Tag: Hill Country Bible Church

Herrington on Building Missional Cores

John Herrington, Director of Church Planting for Hill Country Bible Church, recently spoke to the Austin Area Church PLanters Network. His topic was “Rapidly Building Missional Core Teams.” He launched his reflections from Matthew 9. Let me guess, you are thinking, not another “the harvest is plentiful, the laborers are few” message, but stick with this. John brought some missiological and good old fashioned evangelistic reflections. What follows is my re-wording of a couple of John’s solid insights:

1. To reach the harvest you need more than laborers; you need to know the soil. Borrowing from Keller, John exhorted us to study and understand our target group’s “baseline cultural narrative.” In other words, spend enough time with the harvest to know the cultural soil it grows in. What are their values, hopes, fears? What motivates them to work and to play? What is the major story that influences their decision making? Singleness? Relativism? Capitalism? Sex? Power? Do you spend enough time with your harvest to answer these questions?

2. Evangelize sparingly, Reap unbelievers sparingly. John challenged us to quit hiding behind the broken defenses of the postmodern harvest–“door to door doesn’t work with us”; “community over conversion”; etc. John shared a story of going door to door with one of his planters to “get in the door” with his community. Sometimes it was straight for the spiritual jugular, other times it was simply getting to know the neighbors. John encouraged us to get out, get a dog, and meet your neighbors. Get into conversation, stir up community, and invite folks to something, a BBQ or whatever, but DO SOMETHING. Lots of folks turned out for the planters BBQ and his core team is thriving. If we sow sparingly we will reap sparingly. Get unchurched into your missional core. Sow abundantly, reap abundantly.
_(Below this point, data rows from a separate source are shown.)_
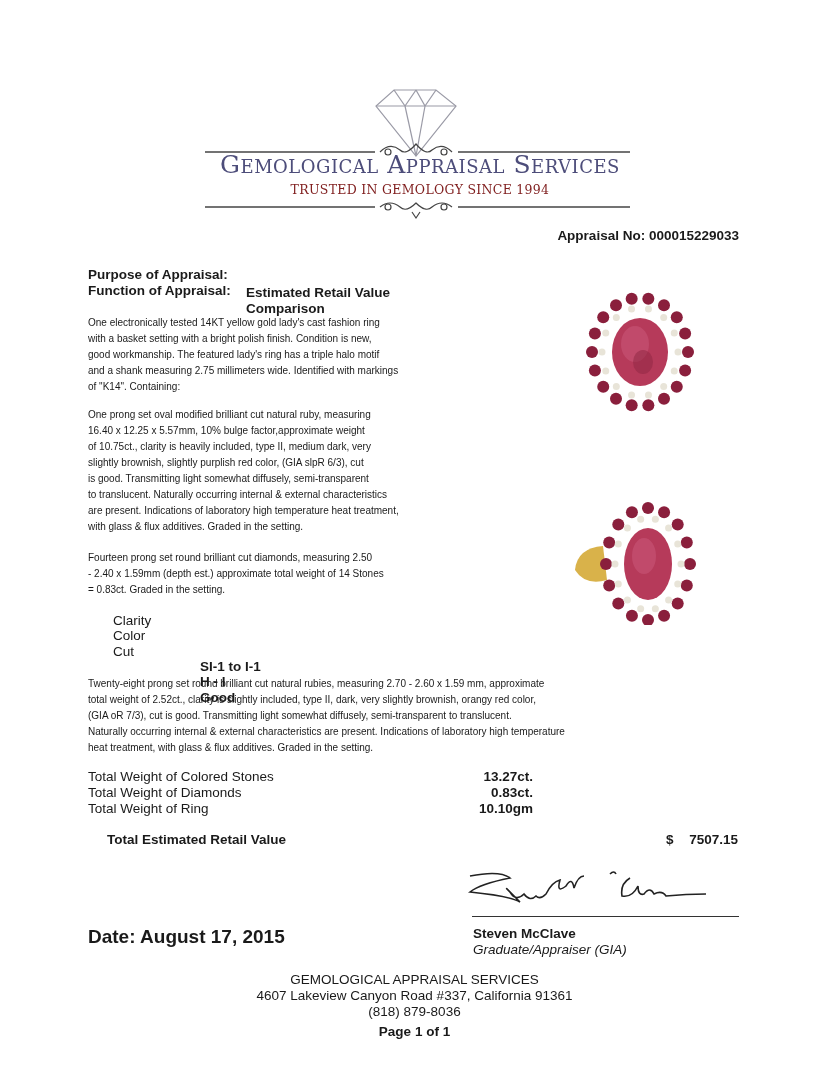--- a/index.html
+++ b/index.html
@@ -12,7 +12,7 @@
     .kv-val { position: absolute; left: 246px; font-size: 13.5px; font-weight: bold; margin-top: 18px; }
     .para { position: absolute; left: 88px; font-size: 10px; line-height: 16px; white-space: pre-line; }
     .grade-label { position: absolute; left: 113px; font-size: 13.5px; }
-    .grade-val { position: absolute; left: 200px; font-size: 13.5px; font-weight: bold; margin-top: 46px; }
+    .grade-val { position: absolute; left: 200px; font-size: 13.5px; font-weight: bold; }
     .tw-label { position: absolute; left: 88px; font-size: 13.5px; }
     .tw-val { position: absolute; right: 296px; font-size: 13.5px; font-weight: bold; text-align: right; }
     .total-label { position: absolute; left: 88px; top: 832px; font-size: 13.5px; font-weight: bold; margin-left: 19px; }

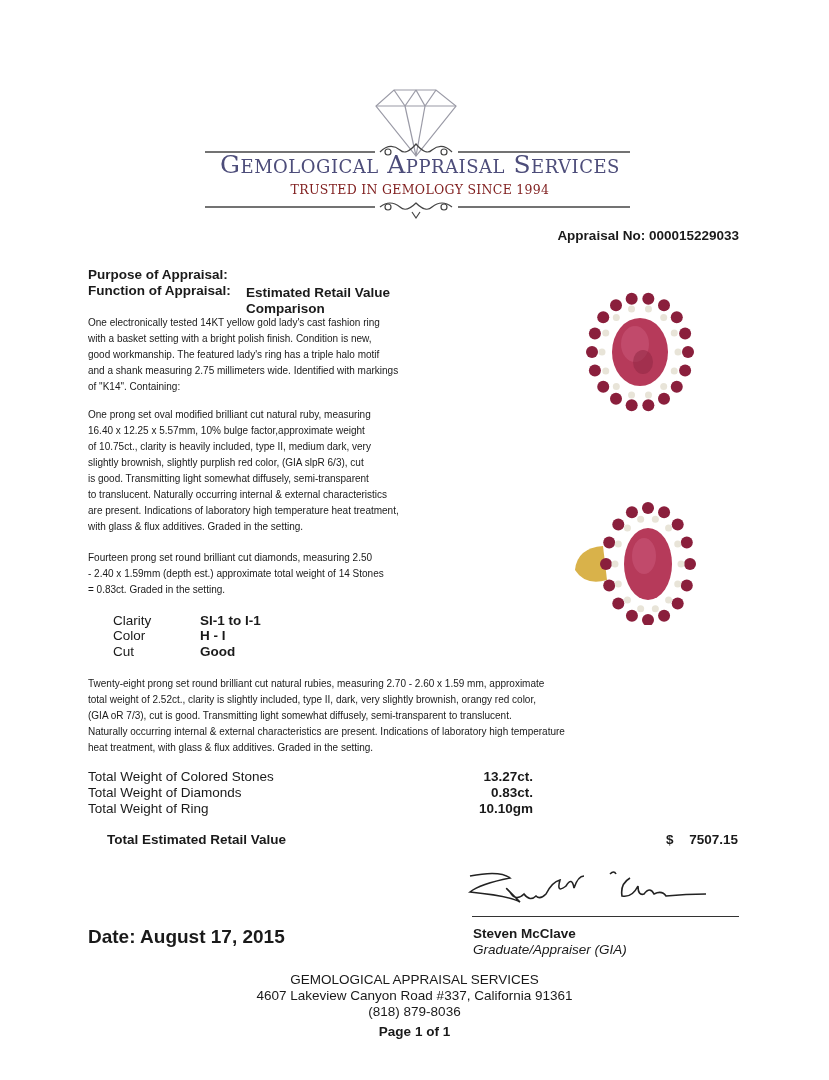--- a/index.html
+++ b/index.html
@@ -18,7 +18,7 @@
     .total-label { position: absolute; left: 88px; top: 832px; font-size: 13.5px; font-weight: bold; margin-left: 19px; }
     .total-cur { position: absolute; left: 666px; top: 832px; font-size: 13.5px; font-weight: bold; }
     .total-val { position: absolute; right: 91px; top: 832px; font-size: 13.5px; font-weight: bold; }
-    .date { position: absolute; left: 88px; top: 926px; font-size: 19px; font-weight: bold; }
+    .date { position: absolute; left: 88px; top: 926px; font-size: 15px; font-weight: bold; }
     .sig-svg { position: absolute; left: 460px; top: 862px; width: 280px; height: 60px; }
     .sig-line { position: absolute; left: 472px; top: 916px; width: 267px; height: 1px; background: #333; }
     .signer { position: absolute; left: 473px; top: 926px; font-size: 13.5px; font-weight: bold; }

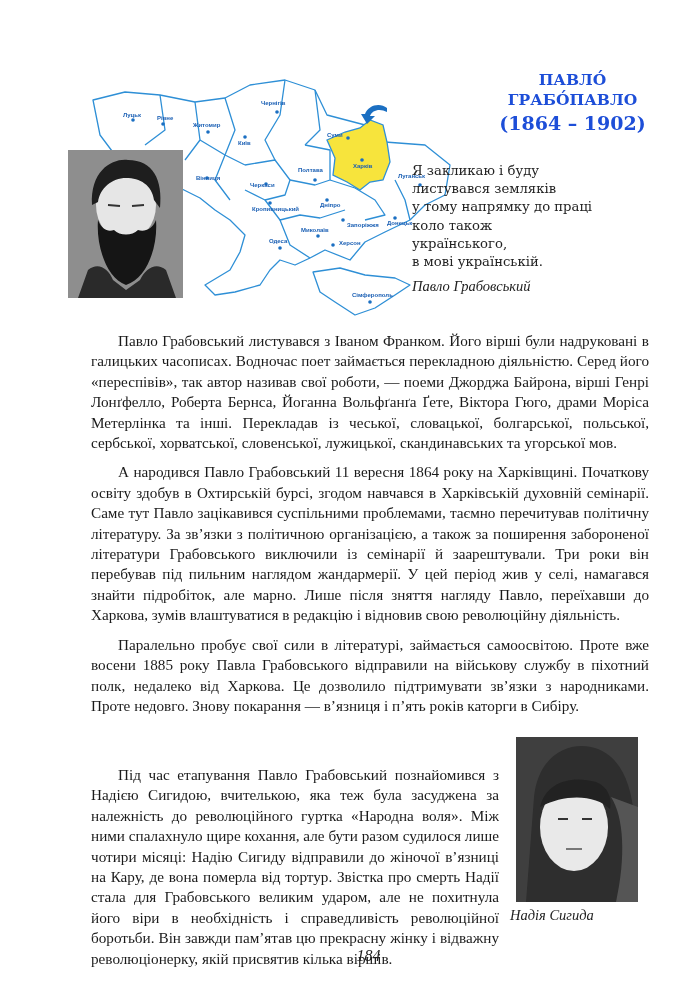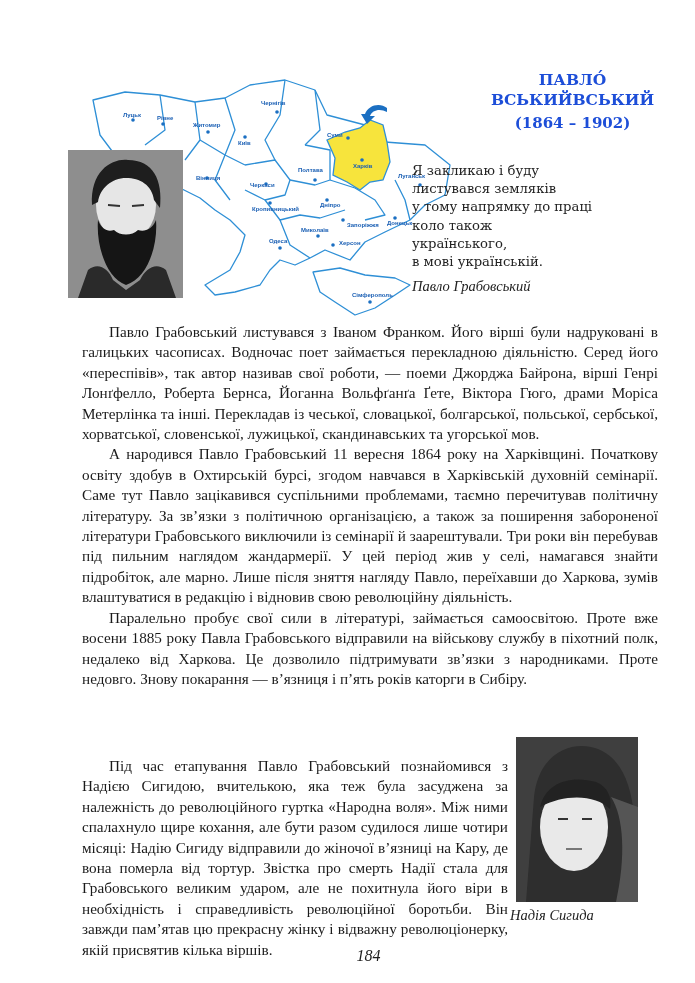--- a/index.html
+++ b/index.html
@@ -109,7 +109,7 @@
 
 <div class="title">
   <div class="name">ПАВЛО́</div>
-  <div class="name">ВСЬКИЙ́ВСЬКИЙ</div>
+  <div class="name">ГРАБО́ПАВЛО</div>
   <div class="years">(1864 – 1902)</div>
 </div>
 

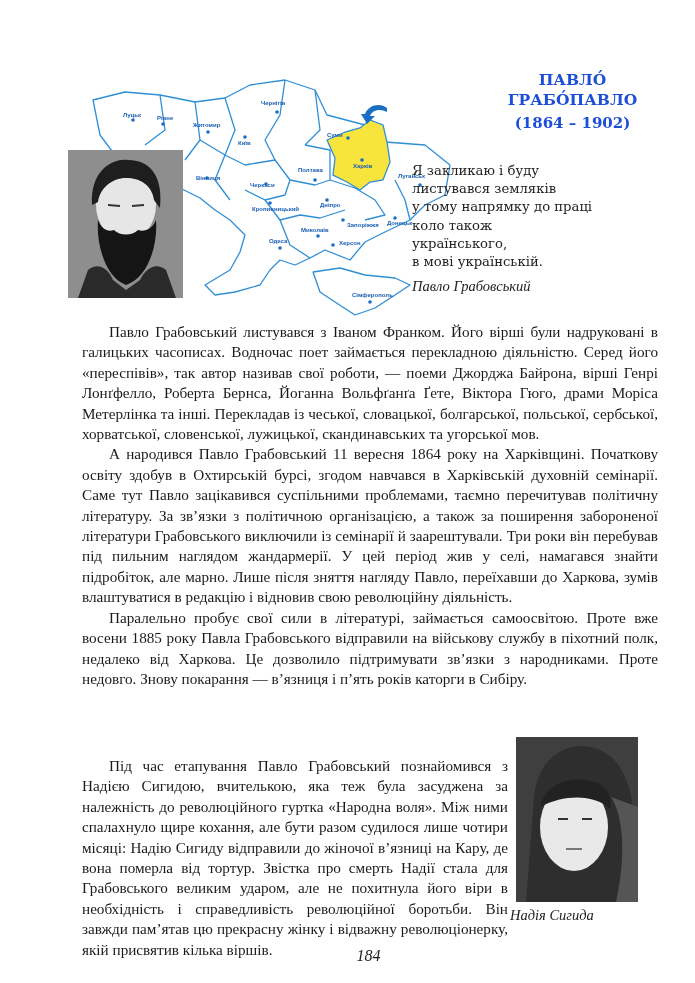--- a/index.html
+++ b/index.html
@@ -14,7 +14,7 @@
   .title { position: absolute; left: 490px; top: 70px; width: 165px; text-align: center;
            color: #1d4ed8; font-weight: bold; font-family: "DejaVu Serif", serif; }
   .title .name { font-size: 15.5px; line-height: 20px; }
-  .title .years { font-size: 15px; line-height: 24px; margin-top: 1px; }
+  .title .years { font-size: 19px; line-height: 24px; margin-top: 1px; }
   .epigraph { position: absolute; right: 53px; top: 162px; width: 230px; text-align: left;
               font-size: 13.2px; line-height: 18.2px; color: #222; font-family: "DejaVu Serif", serif; }
   .epigraph .line { display: block; white-space: nowrap; }

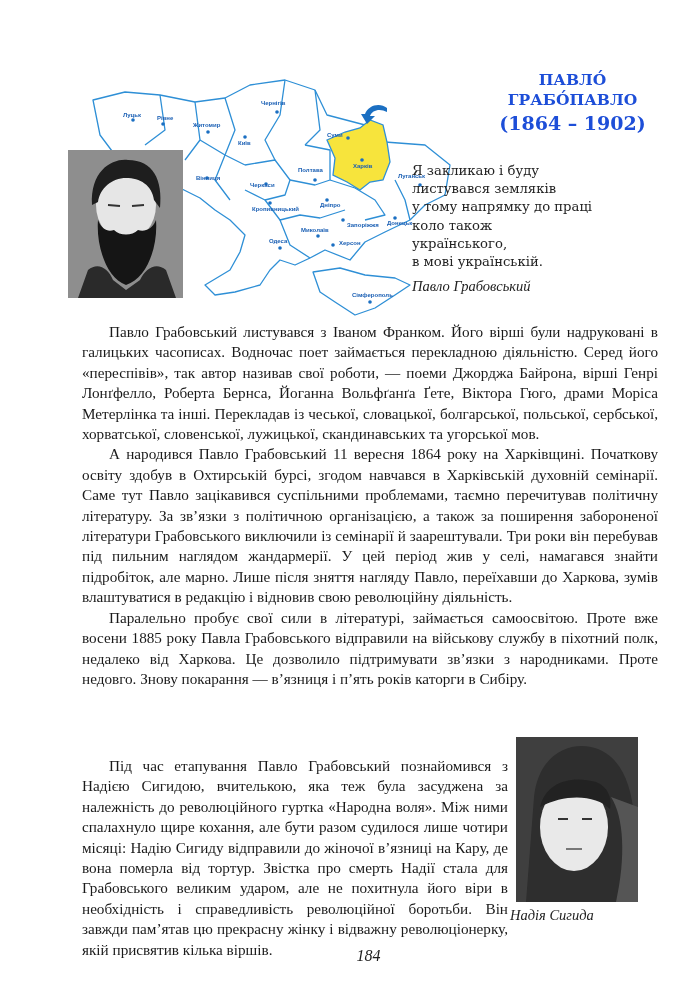--- a/index.html
+++ b/index.html
@@ -21,7 +21,7 @@
   .epigraph .author { display: block; margin-top: 6px; font-style: italic; font-family: Liberation Serif, serif; font-size: 14.5px; }
   .body-text { position: absolute; left: 82px; width: 576px; font-size: 15.2px; line-height: 20.4px;
                font-family: "Liberation Serif", "DejaVu Serif", serif; text-align: justify; color: #1a1a1a; }
-  .body-text p { margin: 0; text-indent: 27px; }
+  .body-text p { margin: 9px; text-indent: 27px; }
   .p1 { top: 322px; }
   .narrow { width: 426px; }
   .photo2 { position: absolute; left: 516px; top: 737px; width: 122px; height: 165px; background: #4a4a4a; overflow: hidden; }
3. Put your hope in the sovereign, immanent God, not best missional practices. From Acts 17 John reminded us that Paul grounded his evangelistic hope in God “determining alloted periods and the boundaries of their dwelling place, that they should seek God, in the hope that they might feel their way toward him and find him…he is actually not far from each one of us…” Ultimately our hope can not be in great cultural savvy or best missional practices but in the sovereign immanent God who is here.